Exactly the lines from the first line of the records to the line holding "что за последние" should be duplicated, and nothing more; pictures stay out.

Collected data:
+ + + +
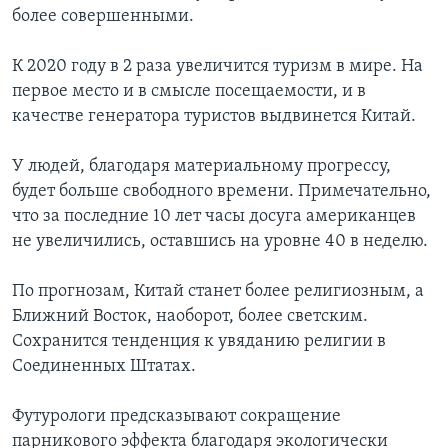
более совершенными.
К 2020 году в 2 раза увеличится туризм в мире. На
первое место и в смысле посещаемости, и в
качестве генератора туристов выдвинется Китай.
У людей, благодаря материальному прогрессу,
будет больше свободного времени. Примечательно,
что за последние 10 лет часы досуга американцев
не увеличились, оставшись на уровне 40 в неделю.
По прогнозам, Китай станет более религиозным, а
Ближний Восток, наоборот, более светским.
Сохранится тенденция к увяданию религии в
Соединенных Штатах.
Футурологи предсказывают сокращение
парникового эффекта благодаря экологически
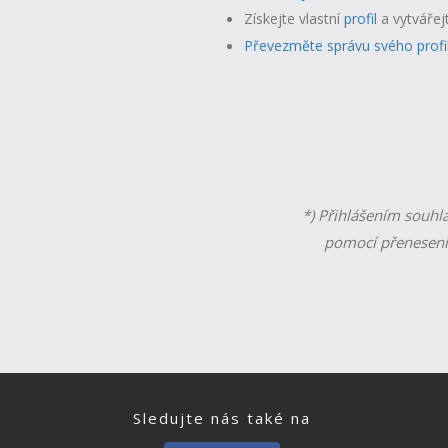
Získejte vlastní
profil
a v
ytvářej
Převezměte správu svého profi
*) Přihlášením souhl
pomocí přenesení
Sledujte nás také na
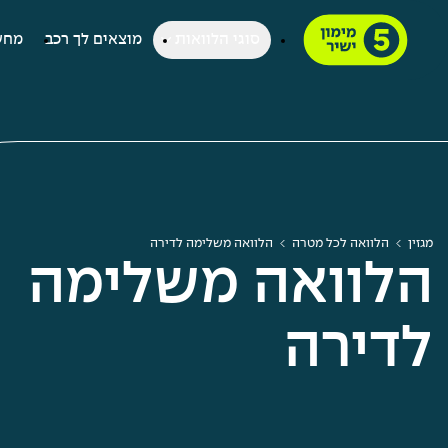
סוגי הלוואות
מוצאים לך רכב
מחש
מגזין
הלוואה לכל מטרה
הלוואה משלימה לדירה
הלוואה משלימה
לדירה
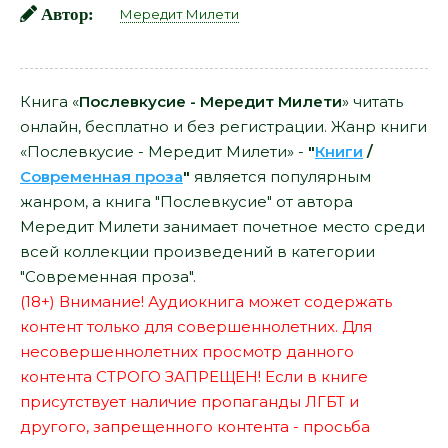
Автор:
Мередит Милети
Книга «
Послевкусие - Мередит Милети
» читать
онлайн, бесплатно и без регистрации. Жанр книги
«Послевкусие - Мередит Милети» -
"
Книги
/
Современная проза
"
является популярным
жанром, а книга "Послевкусие" от автора
Мередит Милети занимает почетное место среди
всей коллекции произведений в категории
"Современная проза".
(18+) Внимание! Аудиокнига может содержать
контент только для совершеннолетних. Для
несовершеннолетних просмотр данного
контента СТРОГО ЗАПРЕЩЕН! Если в книге
присутствует наличие пропаганды ЛГБТ и
другого, запрещенного контента - просьба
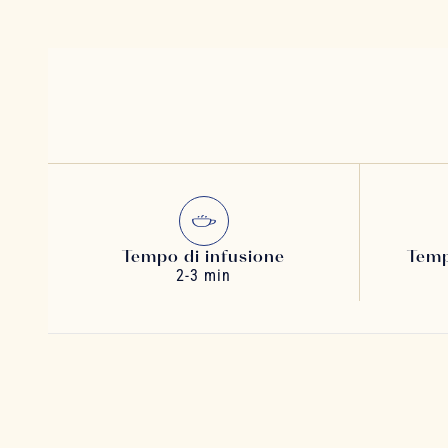
Tempo di infusione
Temp
2-3 min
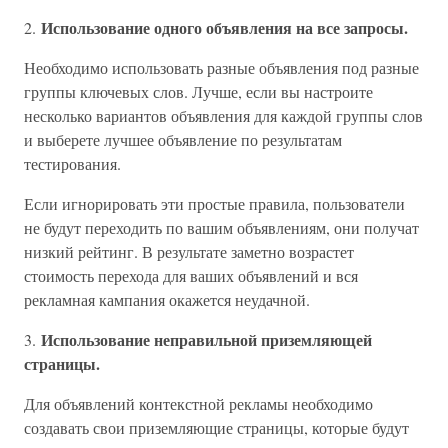
Использование одного объявления на все запросы.
2.
Необходимо использовать разные объявления под разные
группы ключевых слов. Лучше, если вы настроите
несколько вариантов объявления для каждой группы слов
и выберете лучшее объявление по результатам
тестирования.
Если игнорировать эти простые правила, пользователи
не будут переходить по вашим объявлениям, они получат
низкий рейтинг. В результате заметно возрастет
стоимость перехода для ваших объявлений и вся
рекламная кампания окажется неудачной.
Использование неправильной приземляющей
3.
страницы.
Для объявлений контекстной рекламы необходимо
создавать свои приземляющие страницы, которые будут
+ + + +
## Exercise solution
более совершенными.
К 2020 году в 2 раза увеличится туризм в мире. На
первое место и в смысле посещаемости, и в
качестве генератора туристов выдвинется Китай.
У людей, благодаря материальному прогрессу,
будет больше свободного времени. Примечательно,
что за последние 10 лет часы досуга американцев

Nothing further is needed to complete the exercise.